Every market’s demand will have different price points at which demand reduces as prices rise. In the off-grid mining industry, where solar is competing with diesel or LNG for electricity supply, the economic decision is unlikely to be affected by such price increases. In the on-grid utility market, projects are very price-sensitive, particularly for projects that have won competitive auctions based on module prices six to 12 months ago. The rooftop PV space will be dependent on local tariffs and incentives. While there is significant uncertainty on inflationary pressures from commodities, the results highlight the possibility of a negative growth year for PV in 2022.
Modules and their associated shipping costs typically comprise between a quarter and a third of total project capex and together represent the single-largest item of a project’s cost. When the cost of modules – and shipping – increases, it can therefore have a significant impact on project economics.
Rystad Energy performed a sensitivity analysis to determine the LCOE for different plant sizes, comparing last year’s module and shipping costs with the current costs. The results show that the LCOE of new projects will have increased by between 10% and 15%. Such price rises could have a multitude of effects: they could lead to a reduction in demand as projects are cancelled or delayed; the increased cost could be passed onto the offtaker in the form of higher power purchase agreement prices; or developers could accept higher costs.
The current bottlenecks are not expected to be relieved within the next 12 months, meaning developers and offtakers will have to decide whether to reduce their margins, delay projects or increase offtake prices to get projects to financial close.
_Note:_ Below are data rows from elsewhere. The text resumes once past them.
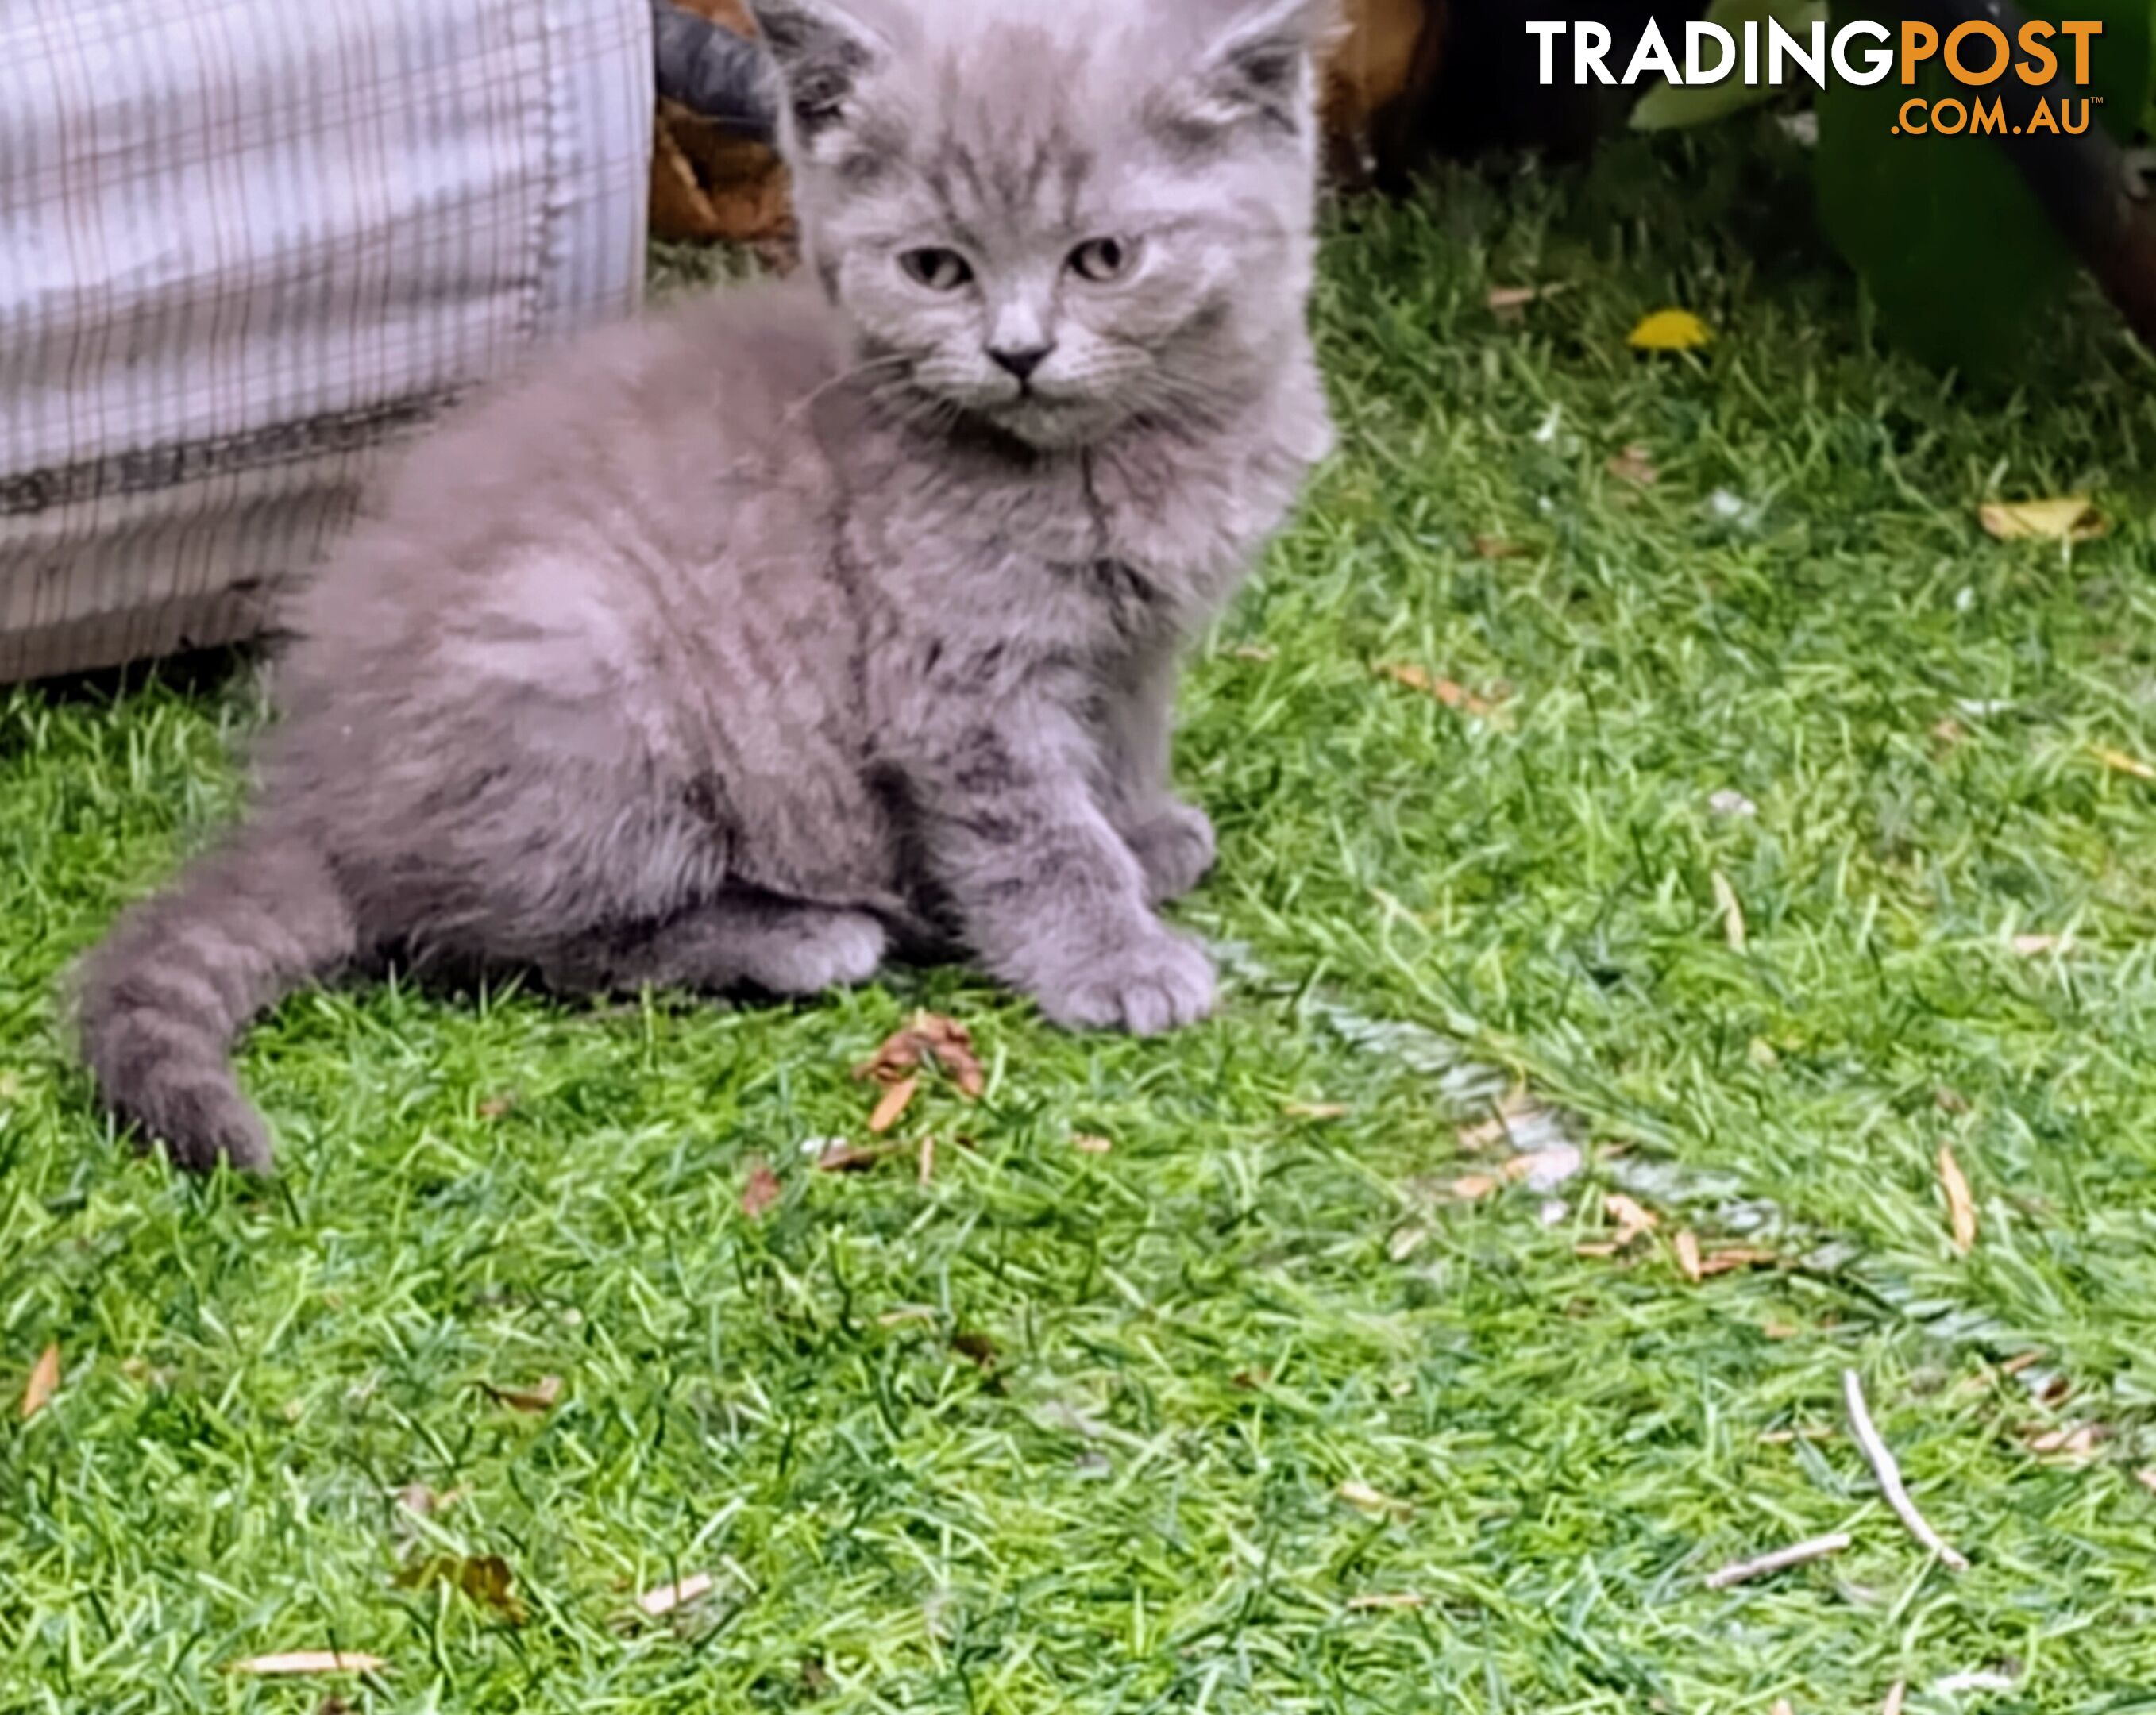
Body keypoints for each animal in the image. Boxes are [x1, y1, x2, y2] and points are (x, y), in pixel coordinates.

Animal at [71, 0, 1328, 1172]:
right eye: (935, 268)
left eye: (1102, 258)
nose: (1016, 352)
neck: (1112, 459)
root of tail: (316, 804)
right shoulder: (957, 681)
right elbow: (1032, 830)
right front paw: (1111, 956)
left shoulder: (1137, 638)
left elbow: (1121, 741)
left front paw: (1143, 833)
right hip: (579, 663)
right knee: (489, 938)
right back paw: (800, 937)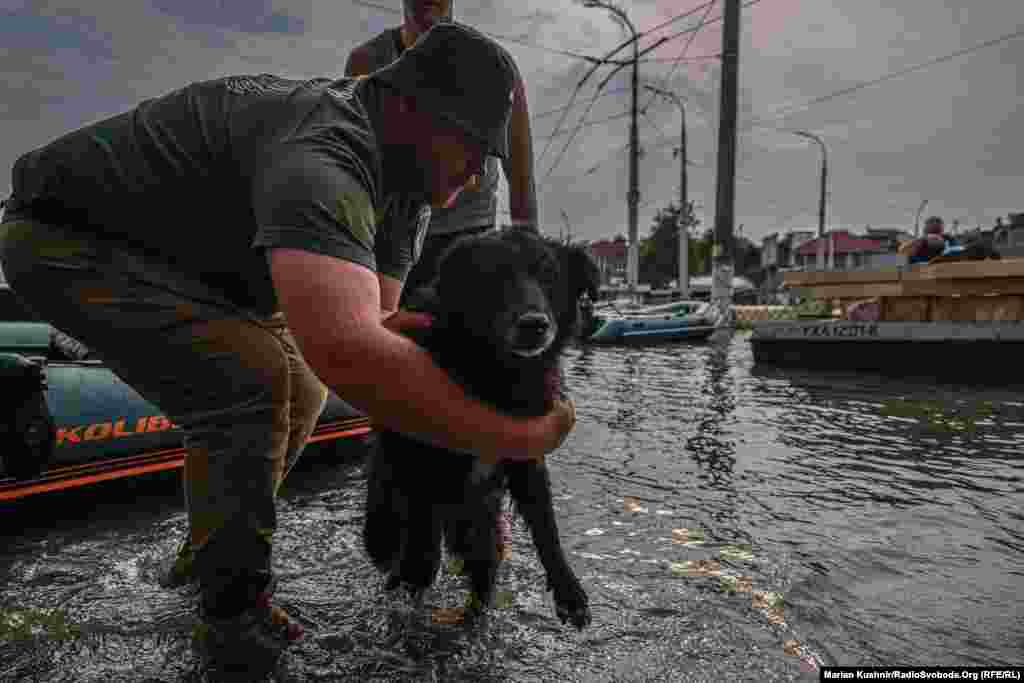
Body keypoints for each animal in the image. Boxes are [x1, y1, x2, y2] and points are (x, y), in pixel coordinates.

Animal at [364, 229, 598, 630]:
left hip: (481, 531)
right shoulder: (417, 453)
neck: (496, 374)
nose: (534, 324)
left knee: (481, 582)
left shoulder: (527, 450)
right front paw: (414, 577)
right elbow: (421, 531)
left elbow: (546, 524)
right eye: (495, 275)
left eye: (550, 276)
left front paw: (568, 589)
Rystad Energy forecasts that 50GW of utility PV that is due to start construction in the first half of next year is at risk of delay or cancellation due to cost inflation. Alternatively, higher power purchase agreements (PPAs) will need to be negotiated or developers will have to accept higher project costs, which will lower margins.
Capacity increase needed
In the longer term, the solar industry must increase capacity and continue to fight cost escalation to meet climate change goals. Rystad Energy estimates that to maintain the global temperature increase below 1.5°C, we should have module production capacity of 1,200–1,400GW by 2035 to be handle the peak installations needed.
For solar panel manufactures to achieve this milestone, the aggregated production capacity should ideally grow annually at a rate of 10%. In the past, module capacity has grown at a similar rate, however, with the current supply shortages in essential raw materials like polysilicon, silver and glass, and the price hike in auxiliary raw materials, it would be a very ambitious and unrealistic target for solar companies to achieve. In fact, by 2035, the solar PV industry would have to source seven times more silver than it does today, when it already consumes 10% of global silver production.
Nevertheless, if we consider limiting global warming to 1.7°C, we could be able to achieve this scenario even with current supply constraints. As we have enough capacity for another eight years, this should give solar companies more time to expand production capacity. To accomplish the 1.7°C scenario, companies should be able to expand production capacity to 1,000GW–1,200GW by 2045, while still consuming a large part of silver and polycrystalline, but allowing supply to adapt.